Global sustainable open-end and exchange-traded funds suffered record outflows in Q1 2025, as geopolitical uncertainty and a growing backlash against ESG investing weighed on sentiment.
According to a new paper from research organisation Morningstar, investors withdrew an estimated $8.6 billion, highlighting a stark reversal from $18.1 billion in inflows the previous quarter.
“Europe recorded its first quarter of net outflows since we started tracking this universe, with redemptions totalling approximately $1.2 billion, while US investors pulled capital for the tenth consecutive quarter,” it said.
Asia also saw net outflows, though Canada and Australia/New Zealand attracted net new money.
This is important to fund operations teams as they must learn to be agile as geopolitical trends affect where capital is being placed. Areas such as private markets and ESG-related funds can often be much more labour-intensive for compliance and data teams and therefore movements such as these would require changes to teams.
Funds continue to change
Global sustainable fund assets declined slightly to $ .16 trillion at the end of March, reflecting weakness in the US equity market.
Product development slowed, with 54 new sustainable funds launched globally. As well as this, rebranding activity surged.
“In Europe, 335 sustainable products changed names, 116 of which dropped ESG-related language,” said Morningstar. “Additionally, 94 products were liquidated or merged. In the US, 20 funds were closed, the highest on record for a single quarter.”
The rebranding was listed as a key factor to watch by Morningstar.
The company said it expected the universe of sustainable funds to intensify ahead of the EU’s upcoming rules on fund naming and anti-greenwashing.
The changes to naming are a huge issue in the industry. In February we reported that nearly a quarter (23%) of all Article 8 funds remain at risk of greenwashing according to a report – compared to just 3% of Article 9 funds being at risk.
The 2025 ESG and Sustainable Barometer report, by data provider MainStreet Partners, revealed that the proportion of Article 9 funds that have a greenwashing risk has reduced over time.
US outflows have been heavily affected by the swing in rhetoric in the country and the so-called ‘ESG backlash’ that has been present, especially since the election of Donald Trump.
For instance, the Net Zero Asset Managers (NZAM) initiative said in January it would suspend its activities following the departure of several big-name members including BlackRock, the world's largest asset manager.
“The quarter signals a shift, not just in flows, but in how sustainable investment strategies are being perceived and positioned in the market,” said Hortense Bioy, Head of Sustainable Investing Research at Morningstar Sustainalytics.
Bioy did say there were more factors at play here besides just the sustainable areas.
“We’re seeing further signs of consolidation, rebranding activity, and cautious product development, amid an intensifying ESG backlash in the US which is now also noticeably affecting sentiment in Europe,” she said. “Investor appetite for ESG funds will continue to be tested in the months ahead by an evolving regulatory landscape and mounting geopolitical tensions.”
As part of the changes, the report highlighted that the European Commission published, on Feb. 26, 2025, its Omnibus package, proposing major revisions to key sustainability regulations.

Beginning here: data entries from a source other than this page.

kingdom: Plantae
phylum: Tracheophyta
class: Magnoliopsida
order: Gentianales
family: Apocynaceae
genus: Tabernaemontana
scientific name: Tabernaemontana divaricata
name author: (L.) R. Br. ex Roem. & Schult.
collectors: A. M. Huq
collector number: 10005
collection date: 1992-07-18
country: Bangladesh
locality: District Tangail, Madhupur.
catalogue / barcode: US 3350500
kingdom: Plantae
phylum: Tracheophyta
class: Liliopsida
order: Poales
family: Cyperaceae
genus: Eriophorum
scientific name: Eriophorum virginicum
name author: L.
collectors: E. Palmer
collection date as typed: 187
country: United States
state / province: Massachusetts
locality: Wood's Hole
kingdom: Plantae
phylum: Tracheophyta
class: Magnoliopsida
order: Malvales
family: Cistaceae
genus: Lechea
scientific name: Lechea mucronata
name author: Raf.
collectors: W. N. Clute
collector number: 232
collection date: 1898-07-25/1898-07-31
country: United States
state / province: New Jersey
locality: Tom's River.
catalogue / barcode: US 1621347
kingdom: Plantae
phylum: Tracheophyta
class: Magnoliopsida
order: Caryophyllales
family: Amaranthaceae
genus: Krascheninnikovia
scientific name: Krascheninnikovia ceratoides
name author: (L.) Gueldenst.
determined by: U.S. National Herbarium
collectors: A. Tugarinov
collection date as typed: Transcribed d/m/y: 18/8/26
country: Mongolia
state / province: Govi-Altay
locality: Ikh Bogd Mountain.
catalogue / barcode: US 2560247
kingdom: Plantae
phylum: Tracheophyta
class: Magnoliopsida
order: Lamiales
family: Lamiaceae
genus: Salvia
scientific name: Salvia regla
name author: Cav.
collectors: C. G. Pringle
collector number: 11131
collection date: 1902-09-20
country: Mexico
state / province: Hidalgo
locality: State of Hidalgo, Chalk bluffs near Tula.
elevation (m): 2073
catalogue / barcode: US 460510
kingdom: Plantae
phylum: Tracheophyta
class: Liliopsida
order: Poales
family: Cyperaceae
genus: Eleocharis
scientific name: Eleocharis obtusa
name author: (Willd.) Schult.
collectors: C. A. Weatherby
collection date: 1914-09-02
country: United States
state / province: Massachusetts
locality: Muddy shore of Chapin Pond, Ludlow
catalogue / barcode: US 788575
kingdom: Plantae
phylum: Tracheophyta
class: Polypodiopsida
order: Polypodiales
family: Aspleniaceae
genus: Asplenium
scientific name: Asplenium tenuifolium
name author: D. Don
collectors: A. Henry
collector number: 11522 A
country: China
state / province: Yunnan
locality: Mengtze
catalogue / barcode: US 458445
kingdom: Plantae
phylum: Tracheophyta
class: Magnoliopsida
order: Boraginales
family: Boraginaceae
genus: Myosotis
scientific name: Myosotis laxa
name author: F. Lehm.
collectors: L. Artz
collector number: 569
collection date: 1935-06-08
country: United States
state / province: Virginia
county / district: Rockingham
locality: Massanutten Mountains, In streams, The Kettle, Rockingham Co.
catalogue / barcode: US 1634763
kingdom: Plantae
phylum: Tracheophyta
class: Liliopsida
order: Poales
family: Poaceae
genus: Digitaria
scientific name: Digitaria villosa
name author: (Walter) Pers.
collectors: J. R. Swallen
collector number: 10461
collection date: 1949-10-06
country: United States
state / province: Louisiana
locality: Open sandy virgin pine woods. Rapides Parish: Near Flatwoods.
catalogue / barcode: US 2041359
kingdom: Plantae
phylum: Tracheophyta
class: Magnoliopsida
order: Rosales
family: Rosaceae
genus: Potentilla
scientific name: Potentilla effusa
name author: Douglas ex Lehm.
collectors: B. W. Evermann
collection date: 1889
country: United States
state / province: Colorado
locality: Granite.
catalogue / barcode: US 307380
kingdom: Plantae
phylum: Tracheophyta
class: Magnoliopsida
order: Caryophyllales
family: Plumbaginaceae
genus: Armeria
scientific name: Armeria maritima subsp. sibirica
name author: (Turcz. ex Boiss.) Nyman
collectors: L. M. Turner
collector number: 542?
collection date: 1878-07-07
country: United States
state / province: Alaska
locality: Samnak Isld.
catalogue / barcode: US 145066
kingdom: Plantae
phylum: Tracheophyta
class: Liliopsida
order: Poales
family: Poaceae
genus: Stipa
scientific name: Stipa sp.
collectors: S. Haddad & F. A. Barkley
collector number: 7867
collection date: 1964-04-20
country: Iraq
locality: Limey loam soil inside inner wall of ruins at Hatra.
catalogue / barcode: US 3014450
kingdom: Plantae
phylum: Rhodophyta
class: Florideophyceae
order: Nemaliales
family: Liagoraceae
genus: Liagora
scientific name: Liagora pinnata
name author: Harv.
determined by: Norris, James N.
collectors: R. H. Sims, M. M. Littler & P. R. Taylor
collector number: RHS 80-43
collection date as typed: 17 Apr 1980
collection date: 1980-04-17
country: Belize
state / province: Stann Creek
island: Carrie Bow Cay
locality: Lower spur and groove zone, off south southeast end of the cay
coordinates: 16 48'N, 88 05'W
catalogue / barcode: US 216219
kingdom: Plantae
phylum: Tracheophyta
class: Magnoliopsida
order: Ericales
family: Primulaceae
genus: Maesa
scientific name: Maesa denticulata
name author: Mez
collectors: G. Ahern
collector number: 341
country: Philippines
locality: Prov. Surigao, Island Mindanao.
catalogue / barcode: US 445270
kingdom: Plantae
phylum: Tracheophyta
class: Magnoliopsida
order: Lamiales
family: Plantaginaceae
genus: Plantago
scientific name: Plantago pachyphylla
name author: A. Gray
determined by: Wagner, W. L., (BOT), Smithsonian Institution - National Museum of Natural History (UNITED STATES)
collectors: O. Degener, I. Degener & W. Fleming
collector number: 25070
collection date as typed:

These proposed changes would notably scale back the Corporate Sustainability Reporting Directive (CSRD), the EU Taxonomy Regulation, and the Corporate Sustainability Due Diligence Directive (CSDDD).
“The proposed amendments to the CSRD would exempt approximately 80% of the companies currently in scope from reporting obligations,” it said. “This significantly reduces the number of companies required to publish sustainability reports under the existing Non-Financial Reporting Directive—at least until the inclusion of large unlisted and non-EU companies (with an estimated 7,000 companies ultimately remaining in scope).”
This could have further effects on the operations teams of fund operators as they strive to keep up with regulations as well as industry trends.